Using post # 7, I'm going to show some steps in factoring the algebraic fraction,
that the limit is being taken of, as an alternate method.

\(\displaystyle \dfrac{2(2u^2 - 3u + 1)}{u^{50} - u^{49} + u^{49} - u^{48} + u^{48} \ - \ ... \ - \ u^3 + u^3 - u^2 + u^2 - 2u + 1} \ =\)

\(\displaystyle \dfrac{2(u - 1)(2u - 1)}{u^{49}(u -1) \ + \ u^{48}(u - 1) \ + \ ... \ + \ u^2(u - 1) \ + \ (u - 1)(u - 1)} \ =\)

\(\displaystyle \dfrac{2(u - 1)(2u - 1)}{(u - 1)(u^{49} + u^{48} \ + \ ... \ + \ u^2 + u^1 - 1)} \ = \ ?\)

In front of these fractions is the limit as u approaches 1. And this partial result is
added to 2 for the full answer.

Darya, can you complete the end of the limit steps of my alternative to arrive at Romsek's answer?

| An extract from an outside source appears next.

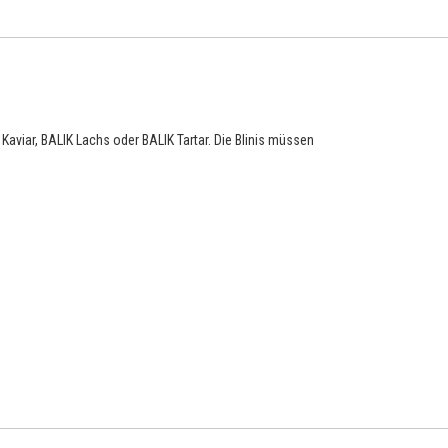
Kaviar, BALIK Lachs oder BALIK Tartar. Die Blinis müssen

Yes! Alternatively, with substitution from post 7 and then long division by (u-1) we get (u^99+u^98+u^97+...+u-1)/((u^49+u^48+u^47+...+u-1), which is equal to 98/48 or 49/24. Thaaaankssss!!!!

 

[Romsek]

The key point to all this is that we converted the problem from one where the limit ended up with a bunch of terms that did not go to zero in the limit to a problem where most of the terms did go to zero in the limit. Thus we were sort of able to pluck off the important terms.

Taking a step back this is all basically why L'Hopital's rule works.